[Excerpted data]

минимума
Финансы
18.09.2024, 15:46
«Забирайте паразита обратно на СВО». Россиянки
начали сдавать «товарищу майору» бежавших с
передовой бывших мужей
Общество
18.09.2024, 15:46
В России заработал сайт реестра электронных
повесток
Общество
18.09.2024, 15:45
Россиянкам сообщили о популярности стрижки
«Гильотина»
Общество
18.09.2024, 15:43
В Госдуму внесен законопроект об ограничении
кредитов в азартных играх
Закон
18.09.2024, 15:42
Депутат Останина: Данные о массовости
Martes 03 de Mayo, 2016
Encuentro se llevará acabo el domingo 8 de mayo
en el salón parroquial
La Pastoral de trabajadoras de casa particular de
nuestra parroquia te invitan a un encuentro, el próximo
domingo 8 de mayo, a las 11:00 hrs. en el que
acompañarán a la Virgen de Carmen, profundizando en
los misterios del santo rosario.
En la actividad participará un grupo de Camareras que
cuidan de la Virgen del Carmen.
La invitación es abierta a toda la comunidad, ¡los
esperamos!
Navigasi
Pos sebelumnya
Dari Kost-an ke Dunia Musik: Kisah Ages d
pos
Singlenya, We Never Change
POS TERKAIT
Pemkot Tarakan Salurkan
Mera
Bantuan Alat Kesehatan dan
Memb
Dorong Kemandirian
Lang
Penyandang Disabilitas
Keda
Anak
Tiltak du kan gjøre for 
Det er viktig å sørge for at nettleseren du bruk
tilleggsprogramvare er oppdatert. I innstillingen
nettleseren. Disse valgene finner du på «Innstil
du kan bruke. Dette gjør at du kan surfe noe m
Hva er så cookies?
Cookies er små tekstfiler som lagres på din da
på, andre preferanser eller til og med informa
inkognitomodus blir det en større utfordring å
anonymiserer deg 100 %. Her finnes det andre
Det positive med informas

[/Excerpted data]

_What is needed_
Express the lines from the first one through the line containing "Tiltak du kan gjøre for" as a JSON list of strings, one string per line, leaving out any blank lines.

_Your response_
[
  "минимума",
  "Финансы",
  "18.09.2024, 15:46",
  "«Забирайте паразита обратно на СВО». Россиянки",
  "начали сдавать «товарищу майору» бежавших с",
  "передовой бывших мужей",
  "Общество",
  "18.09.2024, 15:46",
  "В России заработал сайт реестра электронных",
  "повесток",
  "Общество",
  "18.09.2024, 15:45",
  "Россиянкам сообщили о популярности стрижки",
  "«Гильотина»",
  "Общество",
  "18.09.2024, 15:43",
  "В Госдуму внесен законопроект об ограничении",
  "кредитов в азартных играх",
  "Закон",
  "18.09.2024, 15:42",
  "Депутат Останина: Данные о массовости",
  "Martes 03 de Mayo, 2016",
  "Encuentro se llevará acabo el domingo 8 de mayo",
  "en el salón parroquial",
  "La Pastoral de trabajadoras de casa particular de",
  "nuestra parroquia te invitan a un encuentro, el próximo",
  "domingo 8 de mayo, a las 11:00 hrs. en el que",
  "acompañarán a la Virgen de Carmen, profundizando en",
  "los misterios del santo rosario.",
  "En la actividad participará un grupo de Camareras que",
  "cuidan de la Virgen del Carmen.",
  "La invitación es abierta a toda la comunidad, ¡los",
  "esperamos!",
  "Navigasi",
  "Pos sebelumnya",
  "Dari Kost-an ke Dunia Musik: Kisah Ages d",
  "pos",
  "Singlenya, We Never Change",
  "POS TERKAIT",
  "Pemkot Tarakan Salurkan",
  "Mera",
  "Bantuan Alat Kesehatan dan",
  "Memb",
  "Dorong Kemandirian",
  "Lang",
  "Penyandang Disabilitas",
  "Keda",
  "Anak",
  "Tiltak du kan gjøre for "
]